| UIT TE VOEREN |
Beantwoord de volgende vragen over de uitspraak van de Rechtbank Gelderland.
(a) Op welke datum is de uitspraak gepubliceerd?
(b) Wat heeft de Raad voor de Kinderbescherming geadviseerd over het verzoek van de vader?
(c) In welke plaats is de advocaat van de moeder gevestigd?

| AANGELEVERDE TEKST |
________________________

ECLI:NL:RBGEL:2024:8539

Rechtbank Gelderland

Datum uitspraak
28 november 2024
Publicatiedatum
4 december 2024
Zaaknummer
C/05/403559 / FA RK 22-1387
Instantie
Rechtbank Gelderland
Type
Uitspraak
Rechtsgebied
Civiel recht; Personen- en familierecht
Procedures
  • Beschikking
Vindplaatsen
  • Rechtspraak.nl
AI samenvatting door LexboostAutomatisch gegenereerd

Eindbeslissing over het gezag van een minderjarige in een complexe ouderschapskwestie met aanwijzingen van misbruik door de vader

In deze zaak heeft de Rechtbank Gelderland op 28 november 2024 uitspraak gedaan over het gezag van een minderjarige, in het kader van een complexe ouderschapskwestie tussen de vader en de moeder. De vader verzocht de rechtbank om gezamenlijk gezag over de minderjarige, maar de rechtbank heeft dit verzoek afgewezen. De rechtbank heeft vastgesteld dat er een onaanvaardbaar risico bestaat dat de minderjarige klem of verloren zal raken tussen de ouders, en dat de vader het gezag mogelijk zal misbruiken in de strijd met de moeder. De rechtbank heeft de procedure lang aangehouden, maar er is geen verbetering in de situatie tussen de ouders gekomen. De vader heeft tijdens het proces niet aangetoond dat hij in staat is om de juiste keuzes te maken in het belang van de minderjarige, en zijn gedrag heeft geleid tot spanningen die schadelijk zijn voor de minderjarige. De Raad voor de Kinderbescherming heeft geadviseerd om het verzoek van de vader toe te wijzen, maar de rechtbank heeft deze visie niet gedeeld. De rechtbank benadrukt dat de omgang tussen de vader en de minderjarige zo snel mogelijk moet worden hervat, maar dat dit onder begeleiding moet gebeuren om de spanningen tussen de ouders te verminderen. De rechtbank heeft de vader aangespoord om hulpverlening te accepteren en zijn strijd met de moeder achter zich te laten, om zo een positieve rol in het leven van de minderjarige te kunnen spelen.

Uitspraak

beschikking
RECHTBANK GELDERLAND
Familie- en jeugdrecht
Zittingsplaats Arnhem
Zaakgegevens: C/05/403559 / FA RK 22-1387
Datum uitspraak: 28 november 2024
beschikking gezag
in de zaak van
[naam vader](hierna: de vader),
wonende op een bij de rechtbank bekend adres,
advocaat mr. H.J. Scholten te Doetinchem,
tegen
[naam moeder](hierna: de moeder),
wonende op een bij de rechtbank bekend adres,
advocaat mr. W.G. Kuster-van de Ven te Nijmegen,
over:
[de minderjarige], geboren op [geboortedatum] in [geboorteplaats] (hierna: [de minderjarige] ).

1.Het verdere verloop van de procedure

1.1.

________________________

| VASTGELEGDE GEGEVENS |

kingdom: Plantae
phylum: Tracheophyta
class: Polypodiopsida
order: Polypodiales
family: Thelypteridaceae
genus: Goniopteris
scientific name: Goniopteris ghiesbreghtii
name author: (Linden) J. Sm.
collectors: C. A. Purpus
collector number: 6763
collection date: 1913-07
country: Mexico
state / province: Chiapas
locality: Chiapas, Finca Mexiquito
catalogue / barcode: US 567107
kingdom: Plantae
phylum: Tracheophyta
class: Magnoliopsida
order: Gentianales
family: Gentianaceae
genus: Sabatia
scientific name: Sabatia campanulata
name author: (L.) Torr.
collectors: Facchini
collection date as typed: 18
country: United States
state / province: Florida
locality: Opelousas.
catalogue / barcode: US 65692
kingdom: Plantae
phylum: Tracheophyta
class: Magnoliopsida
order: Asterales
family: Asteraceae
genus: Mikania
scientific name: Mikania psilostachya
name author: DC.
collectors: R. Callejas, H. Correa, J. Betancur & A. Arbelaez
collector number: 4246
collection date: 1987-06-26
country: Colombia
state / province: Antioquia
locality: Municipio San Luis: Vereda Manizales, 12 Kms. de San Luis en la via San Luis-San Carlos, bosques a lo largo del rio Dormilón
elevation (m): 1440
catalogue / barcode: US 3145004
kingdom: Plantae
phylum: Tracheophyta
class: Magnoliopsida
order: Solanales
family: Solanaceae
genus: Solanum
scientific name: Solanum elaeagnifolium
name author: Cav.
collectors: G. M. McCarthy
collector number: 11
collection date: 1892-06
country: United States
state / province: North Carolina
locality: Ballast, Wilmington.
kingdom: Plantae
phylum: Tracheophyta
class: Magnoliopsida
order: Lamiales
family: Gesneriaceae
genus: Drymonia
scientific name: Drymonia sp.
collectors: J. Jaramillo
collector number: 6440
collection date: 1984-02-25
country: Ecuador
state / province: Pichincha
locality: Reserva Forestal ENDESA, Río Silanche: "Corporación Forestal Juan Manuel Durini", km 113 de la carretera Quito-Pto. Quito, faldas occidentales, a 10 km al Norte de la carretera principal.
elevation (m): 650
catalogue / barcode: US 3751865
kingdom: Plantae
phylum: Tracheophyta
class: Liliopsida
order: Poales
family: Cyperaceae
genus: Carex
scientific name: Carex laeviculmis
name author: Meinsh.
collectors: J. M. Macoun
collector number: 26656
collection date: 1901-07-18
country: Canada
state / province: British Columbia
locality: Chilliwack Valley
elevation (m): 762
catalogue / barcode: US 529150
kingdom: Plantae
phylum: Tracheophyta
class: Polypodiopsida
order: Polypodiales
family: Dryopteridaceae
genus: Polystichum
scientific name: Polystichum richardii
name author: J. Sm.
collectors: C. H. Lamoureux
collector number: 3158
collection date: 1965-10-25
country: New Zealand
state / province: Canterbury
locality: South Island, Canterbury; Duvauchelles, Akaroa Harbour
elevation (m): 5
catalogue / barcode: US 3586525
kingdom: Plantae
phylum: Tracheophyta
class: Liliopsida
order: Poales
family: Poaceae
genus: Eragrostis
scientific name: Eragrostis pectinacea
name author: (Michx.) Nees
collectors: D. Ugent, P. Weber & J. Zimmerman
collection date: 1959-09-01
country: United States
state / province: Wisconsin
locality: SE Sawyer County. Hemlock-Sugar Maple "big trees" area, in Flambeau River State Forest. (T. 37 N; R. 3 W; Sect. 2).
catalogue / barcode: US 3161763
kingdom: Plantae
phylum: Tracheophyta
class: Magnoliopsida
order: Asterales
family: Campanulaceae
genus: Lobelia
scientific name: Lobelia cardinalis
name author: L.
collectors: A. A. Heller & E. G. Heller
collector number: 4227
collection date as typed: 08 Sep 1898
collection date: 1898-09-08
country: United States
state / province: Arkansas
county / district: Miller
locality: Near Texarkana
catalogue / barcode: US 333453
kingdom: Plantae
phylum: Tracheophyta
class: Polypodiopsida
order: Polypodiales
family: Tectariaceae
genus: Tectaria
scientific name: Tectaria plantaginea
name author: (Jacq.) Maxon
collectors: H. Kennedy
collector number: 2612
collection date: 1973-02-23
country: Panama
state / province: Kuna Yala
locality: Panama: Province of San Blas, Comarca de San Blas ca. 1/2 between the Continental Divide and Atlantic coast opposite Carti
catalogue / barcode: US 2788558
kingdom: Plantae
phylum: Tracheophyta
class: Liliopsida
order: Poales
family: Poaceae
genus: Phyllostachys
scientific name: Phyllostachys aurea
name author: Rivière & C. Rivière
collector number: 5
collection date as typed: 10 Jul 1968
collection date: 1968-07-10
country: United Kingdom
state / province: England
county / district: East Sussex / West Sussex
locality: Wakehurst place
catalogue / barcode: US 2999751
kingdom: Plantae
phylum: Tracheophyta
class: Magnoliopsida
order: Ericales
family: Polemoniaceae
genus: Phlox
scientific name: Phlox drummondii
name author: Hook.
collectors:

________________________

| OPLOSSING |
(a) Op 4 december 2024.
(b) Om het verzoek van de vader toe te wijzen.
(c) In Nijmegen.